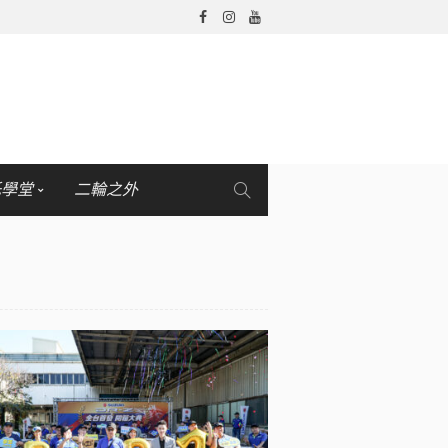
托學堂
二輪之外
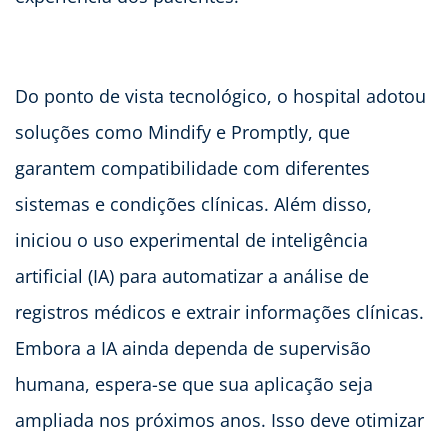
Do ponto de vista tecnológico, o hospital adotou
soluções como Mindify e Promptly, que
garantem compatibilidade com diferentes
sistemas e condições clínicas. Além disso,
iniciou o uso experimental de inteligência
artificial (IA) para automatizar a análise de
registros médicos e extrair informações clínicas.
Embora a IA ainda dependa de supervisão
humana, espera-se que sua aplicação seja
ampliada nos próximos anos. Isso deve otimizar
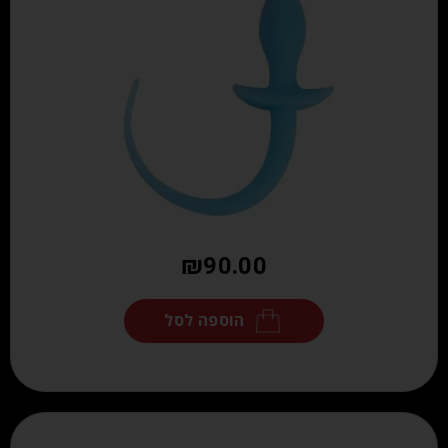
₪
90.00
הוספה לסל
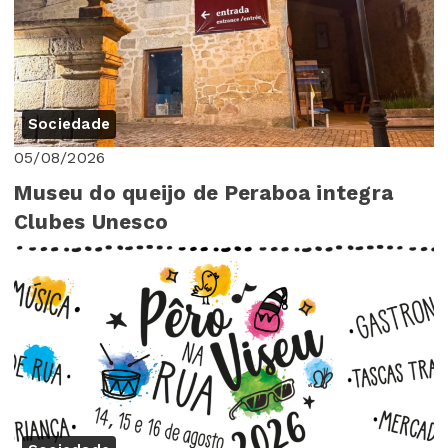
Sociedade
05/08/2026
Museu do queijo de Peraboa integra
Clubes Unesco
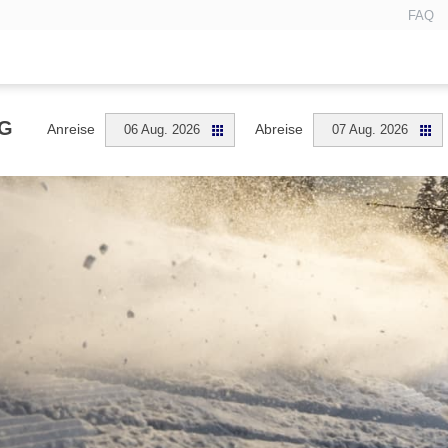
FAQ
G
Anreise
Abreise
06 Aug. 2026
07 Aug. 2026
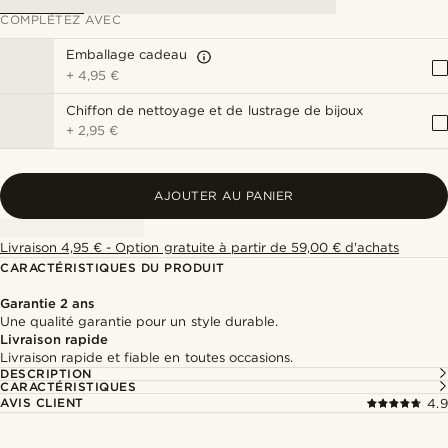
COMPLÉTEZ AVEC
Emballage cadeau
+
4,95 €
Chiffon de nettoyage et de lustrage de bijoux
+
2,95 €
AJOUTER AU PANIER
Livraison 4,95 € - Option gratuite à partir de 59,00 € d'achats
CARACTÉRISTIQUES DU PRODUIT
Garantie 2 ans
Une qualité garantie pour un style durable.
Livraison rapide
Livraison rapide et fiable en toutes occasions.
DESCRIPTION
CARACTÉRISTIQUES
AVIS CLIENT
4.9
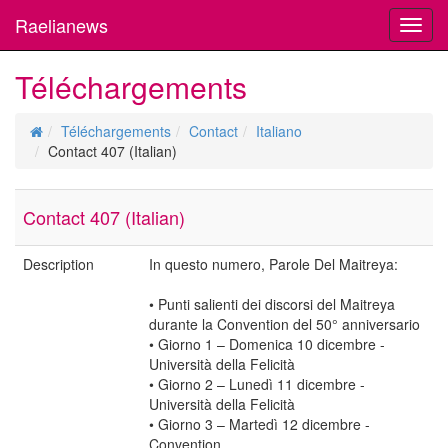
Raelianews
Toggl
navig
Téléchargements
Téléchargements
Contact
Italiano
Contact 407 (Italian)
Contact 407 (Italian)
Description
In questo numero, Parole Del Maitreya:
• Punti salienti dei discorsi del Maitreya
durante la Convention del 50° anniversario
• Giorno 1 – Domenica 10 dicembre -
Università della Felicità
• Giorno 2 – Lunedì 11 dicembre -
Università della Felicità
• Giorno 3 – Martedì 12 dicembre -
Convention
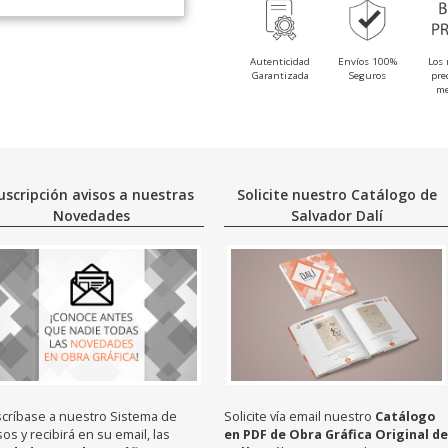
Autenticidad
Envíos 100%
Los 
Garantizada
Seguros
pre
me
uscripción avisos a nuestras
Solicite nuestro Catálogo de
Novedades
Salvador Dalí
críbase a nuestro Sistema de
Solicite vía email nuestro
Catálogo
sos y recibirá en su email, las
en PDF de Obra Gráfica Original de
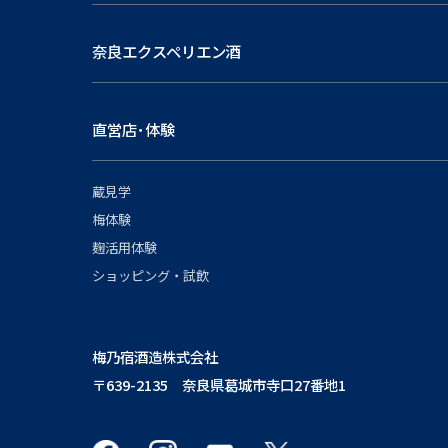
奈良エクスペリエン酒
直営店･体験
蔵見学
梅体験
麹活用体験
ショッピング・試飲
梅乃宿酒造株式会社
〒639-2135 奈良県葛城市寺口27番地1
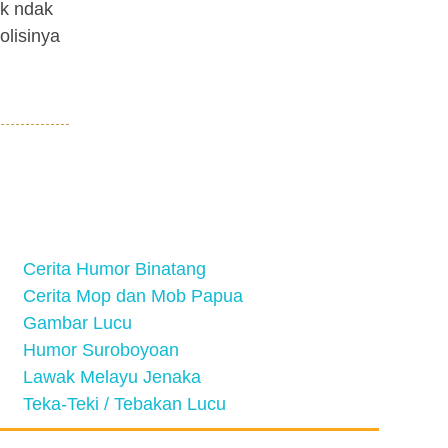
ek ndak
olisinya
Cerita Humor Binatang
Cerita Mop dan Mob Papua
Gambar Lucu
Humor Suroboyoan
Lawak Melayu Jenaka
Teka-Teki / Tebakan Lucu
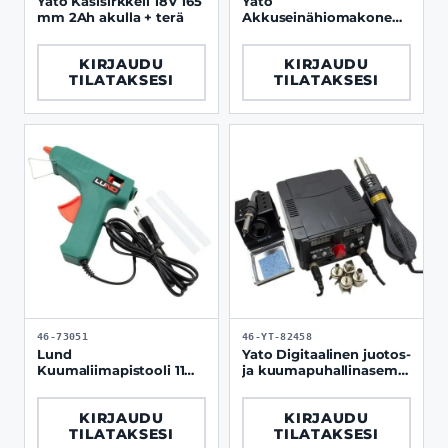
Yato Käsisirkkeli 18V 165
Yato
mm 2Ah akulla + terä
Akkuseinähiomakone
18V 215 mm runko
KIRJAUDU
KIRJAUDU
TILATAKSESI
TILATAKSESI
46-73051
46-YT-82458
Lund
Yato Digitaalinen juotos-
Kuumaliimapistooli 11
ja kuumapuhallinasema
mm 72W + 2
100-480C
liimapuikkoa
KIRJAUDU
KIRJAUDU
TILATAKSESI
TILATAKSESI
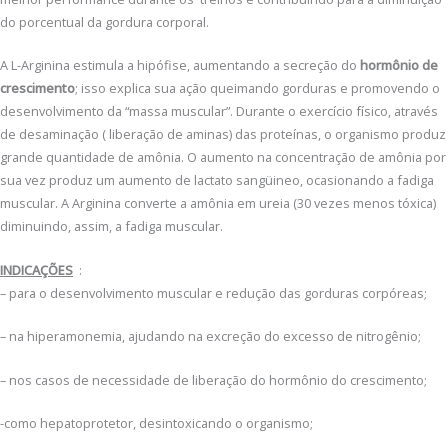
do porcentual da gordura corporal.
A L-Arginina estimula a hipófise, aumentando a secreção do
hormônio de
crescimento
; isso explica sua ação queimando gorduras e promovendo o
desenvolvimento da “massa muscular”. Durante o exercício físico, através
de desaminação ( liberação de aminas) das proteínas, o organismo produz
grande quantidade de amônia. O aumento na concentração de amônia por
sua vez produz um aumento de lactato sangüineo, ocasionando a fadiga
muscular. A Arginina converte a amônia em ureia (30 vezes menos tóxica)
diminuindo, assim, a fadiga muscular.
INDICAÇÕES
:
– para o desenvolvimento muscular e redução das gorduras corpóreas;
– na hiperamonemia, ajudando na excreção do excesso de nitrogênio;
– nos casos de necessidade de liberação do hormônio do crescimento;
-como hepatoprotetor, desintoxicando o organismo;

AIM OF THE EXERCISE: Copy exactly the lines of the listing above between the one holding "AVIS CLIENT" and the one holding "excesso de nitrogênio;", inclusive; omit all pictures.

YOUR RESPONSE:
AVIS CLIENT
4.9
Raelianews
Toggl
navig
Téléchargements
Téléchargements
Contact
Italiano
Contact 407 (Italian)
Contact 407 (Italian)
Description
In questo numero, Parole Del Maitreya:
• Punti salienti dei discorsi del Maitreya
durante la Convention del 50° anniversario
• Giorno 1 – Domenica 10 dicembre -
Università della Felicità
• Giorno 2 – Lunedì 11 dicembre -
Università della Felicità
• Giorno 3 – Martedì 12 dicembre -
Convention
Autenticidad
Envíos 100%
Los 
Garantizada
Seguros
pre
me
uscripción avisos a nuestras
Solicite nuestro Catálogo de
Novedades
Salvador Dalí
críbase a nuestro Sistema de
Solicite vía email nuestro
Catálogo
sos y recibirá en su email, las
en PDF de Obra Gráfica Original de
奈良エクスペリエン酒
直営店･体験
蔵見学
梅体験
麹活用体験
ショッピング・試飲
梅乃宿酒造株式会社
〒639-2135 奈良県葛城市寺口27番地1
ek ndak
olisinya
Cerita Humor Binatang
Cerita Mop dan Mob Papua
Gambar Lucu
Humor Suroboyoan
Lawak Melayu Jenaka
Teka-Teki / Tebakan Lucu
Yato Käsisirkkeli 18V 165
Yato
mm 2Ah akulla + terä
Akkuseinähiomakone
18V 215 mm runko
KIRJAUDU
KIRJAUDU
TILATAKSESI
TILATAKSESI
46-73051
46-YT-82458
Lund
Yato Digitaalinen juotos-
Kuumaliimapistooli 11
ja kuumapuhallinasema
mm 72W + 2
100-480C
liimapuikkoa
KIRJAUDU
KIRJAUDU
TILATAKSESI
TILATAKSESI
do porcentual da gordura corporal.
A L-Arginina estimula a hipófise, aumentando a secreção do
hormônio de
crescimento
; isso explica sua ação queimando gorduras e promovendo o
desenvolvimento da “massa muscular”. Durante o exercício físico, através
de desaminação ( liberação de aminas) das proteínas, o organismo produz
grande quantidade de amônia. O aumento na concentração de amônia por
sua vez produz um aumento de lactato sangüineo, ocasionando a fadiga
muscular. A Arginina converte a amônia em ureia (30 vezes menos tóxica)
diminuindo, assim, a fadiga muscular.
INDICAÇÕES
:
– para o desenvolvimento muscular e redução das gorduras corpóreas;
– na hiperamonemia, ajudando na excreção do excesso de nitrogênio;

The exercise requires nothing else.